• Your task:
Please rewrite every line of text in the entries below as a numbered list, one line per item, skipping any blank lines. Leave the pictures out of your answer.

• Dataset records:
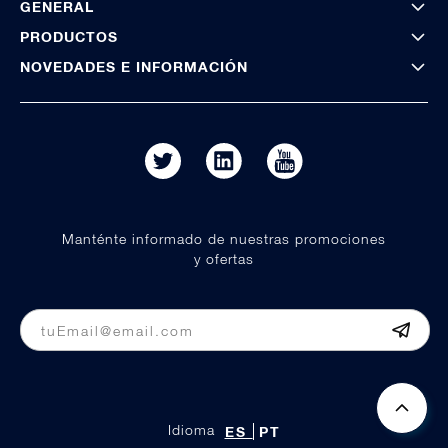
GENERAL
PRODUCTOS
NOVEDADES E INFORMACIÓN
Manténte informado de nuestras promociones
y ofertas
Idioma
ES
PT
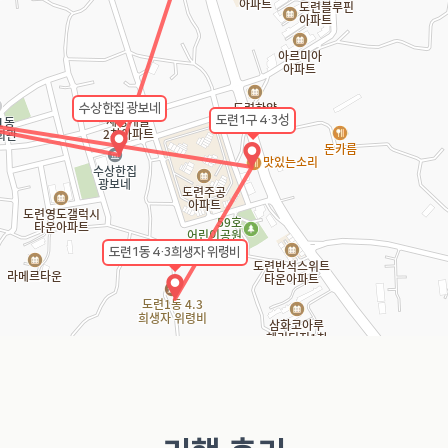
수상한집 광보네
도련1구 4·3성
도련1동 4·3희생자 위령비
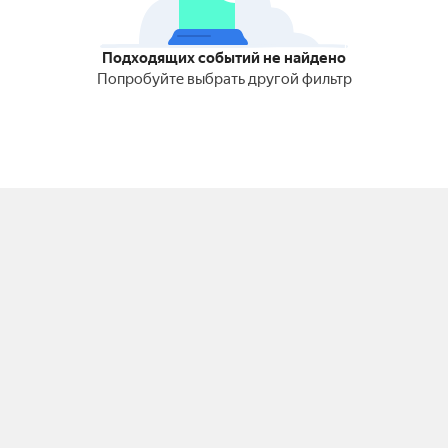
Подходящих событий не найдено
Попробуйте выбрать другой фильтр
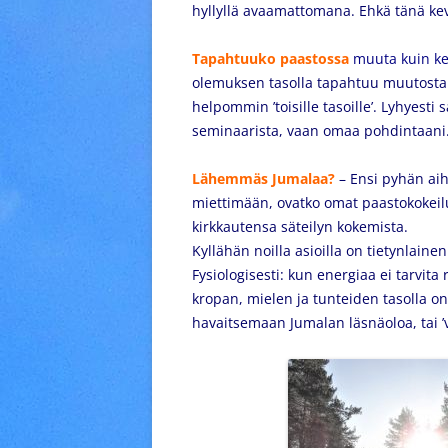
hyllyllä avaamattomana. Ehkä tänä k
Tapahtuuko paastossa
muuta kuin ke
olemuksen tasolla tapahtuu muutosta
helpommin ’toisille tasoille’. Lyhyesti
seminaarista, vaan omaa pohdintaani.
Lähemmäs Jumalaa?
– Ensi pyhän ai
miettimään, ovatko omat paastokokei
kirkkautensa säteilyn kokemista.
Kyllähän noilla asioilla on tietynlaine
Fysiologisesti: kun energiaa ei tarvi
kropan, mielen ja tunteiden tasolla o
havaitsemaan
Jumalan läsnäoloa, tai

• Exercise response:
1. GENERAL
2. PRODUCTOS
3. NOVEDADES E INFORMACIÓN
4. Manténte informado de nuestras promociones
5. y ofertas
6. Idioma
7. ES
8. PT
9. 수상한집 광보네
10. 도련1구 4·3성
11. 도련1동 4·3희생자 위령비
12. Подходящих событий не найдено
13. Попробуйте выбрать другой фильтр
14. hyllyllä avaamattomana. Ehkä tänä k
15. Tapahtuuko paastossa
16. muuta kuin ke
17. olemuksen tasolla tapahtuu muutosta
18. helpommin ’toisille tasoille’. Lyhyesti
19. seminaarista, vaan omaa pohdintaani.
20. Lähemmäs Jumalaa?
21. – Ensi pyhän ai
22. miettimään, ovatko omat paastokokei
23. kirkkautensa säteilyn kokemista.
24. Kyllähän noilla asioilla on tietynlaine
25. Fysiologisesti: kun energiaa ei tarvi
26. kropan, mielen ja tunteiden tasolla o
27. havaitsemaan
28. Jumalan läsnäoloa, tai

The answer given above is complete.